(Beginning of Exercise material)
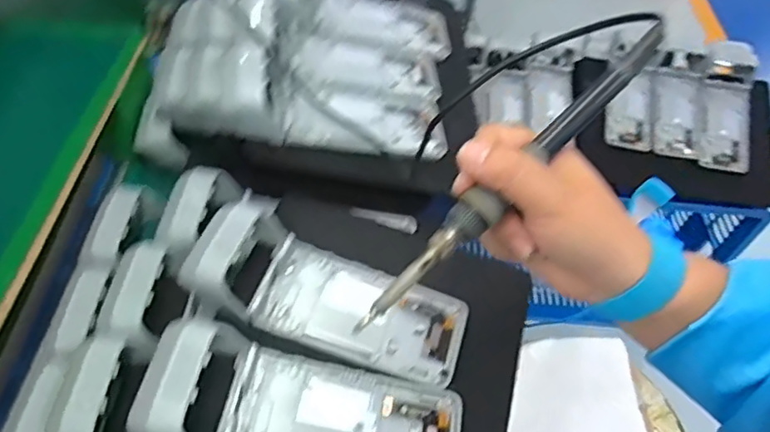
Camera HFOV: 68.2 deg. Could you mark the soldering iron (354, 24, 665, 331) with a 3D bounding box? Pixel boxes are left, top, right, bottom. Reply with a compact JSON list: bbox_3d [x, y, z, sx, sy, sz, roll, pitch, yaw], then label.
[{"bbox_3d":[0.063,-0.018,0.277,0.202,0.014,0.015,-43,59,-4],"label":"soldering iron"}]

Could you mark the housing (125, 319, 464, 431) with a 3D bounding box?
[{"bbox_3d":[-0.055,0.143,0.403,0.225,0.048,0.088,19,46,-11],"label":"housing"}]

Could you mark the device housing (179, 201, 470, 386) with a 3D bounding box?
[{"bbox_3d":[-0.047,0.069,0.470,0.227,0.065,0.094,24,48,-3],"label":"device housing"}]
(End of Exercise material)
• **Instructions for the task**:
Print each record as it appears above, dropping every picture from the copy.

• **Written answer**:
Camera HFOV: 68.2 deg. Could you mark the soldering iron (354, 24, 665, 331) with a 3D bounding box? Pixel boxes are left, top, right, bottom. Reply with a compact JSON list: bbox_3d [x, y, z, sx, sy, sz, roll, pitch, yaw], then label.
[{"bbox_3d":[0.063,-0.018,0.277,0.202,0.014,0.015,-43,59,-4],"label":"soldering iron"}]

Could you mark the housing (125, 319, 464, 431) with a 3D bounding box?
[{"bbox_3d":[-0.055,0.143,0.403,0.225,0.048,0.088,19,46,-11],"label":"housing"}]

Could you mark the device housing (179, 201, 470, 386) with a 3D bounding box?
[{"bbox_3d":[-0.047,0.069,0.470,0.227,0.065,0.094,24,48,-3],"label":"device housing"}]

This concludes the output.